Continued oxidation of violarite leads to replacement by goethite and formation of a gossaniferous boxwork, with nickel tending to remain as impurities within the goethite or haematite, or rarely as carbonate minerals.

== Occurrence ==
Violarite is reported widely from the oxidised regolith above primary nickel sulfide ore systems worldwide.
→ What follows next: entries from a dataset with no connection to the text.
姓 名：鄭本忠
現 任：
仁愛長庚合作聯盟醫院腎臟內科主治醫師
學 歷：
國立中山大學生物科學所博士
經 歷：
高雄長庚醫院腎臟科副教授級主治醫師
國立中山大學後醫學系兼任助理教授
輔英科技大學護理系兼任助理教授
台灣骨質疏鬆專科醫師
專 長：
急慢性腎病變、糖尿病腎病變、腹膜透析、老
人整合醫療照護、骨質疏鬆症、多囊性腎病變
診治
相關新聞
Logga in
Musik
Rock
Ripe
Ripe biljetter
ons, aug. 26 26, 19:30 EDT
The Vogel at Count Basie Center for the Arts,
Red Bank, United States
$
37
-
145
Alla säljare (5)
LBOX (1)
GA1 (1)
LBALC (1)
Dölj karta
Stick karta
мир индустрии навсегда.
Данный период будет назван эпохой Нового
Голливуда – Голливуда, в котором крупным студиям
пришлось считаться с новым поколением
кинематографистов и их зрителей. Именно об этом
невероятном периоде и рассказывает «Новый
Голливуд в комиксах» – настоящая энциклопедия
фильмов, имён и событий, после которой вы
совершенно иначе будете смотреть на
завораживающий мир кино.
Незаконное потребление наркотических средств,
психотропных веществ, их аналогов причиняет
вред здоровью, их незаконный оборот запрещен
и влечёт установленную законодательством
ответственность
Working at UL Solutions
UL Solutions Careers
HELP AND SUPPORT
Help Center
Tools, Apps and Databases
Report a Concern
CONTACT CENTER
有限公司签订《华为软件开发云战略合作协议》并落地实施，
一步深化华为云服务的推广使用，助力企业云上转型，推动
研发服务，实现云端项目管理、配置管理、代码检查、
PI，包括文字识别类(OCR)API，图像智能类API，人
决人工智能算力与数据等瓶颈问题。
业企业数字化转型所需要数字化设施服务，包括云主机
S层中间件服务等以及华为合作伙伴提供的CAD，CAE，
It is of particular note from the Mount Keith dunite body, Western Australia, where it forms an important ore mineral.

It is also reported from open cast mines around the Kambalda Dome, and Widgiemooltha Dome, in association with polydymite, gaspeite, widgiemoolthalite and hellyerite, among other supergene nickel minerals.

=== Economic importance ===
Violarite is an important transitional ore in many nickel sulfide mines, as it has increased nickel tenor (Ni% as a total of sulfide) and occupies a position within the mineralised profile where it must be extracted to pay for development down to the most valuable fresh mineralisation.

Violarite mineralisation requires different metallurgy to primary nickel sulfides, due to the different nature of its gangue and its flotation properties. This may require additional treatment and processing, so in some cases low-grade violarite mineralisation is considered refractory ore.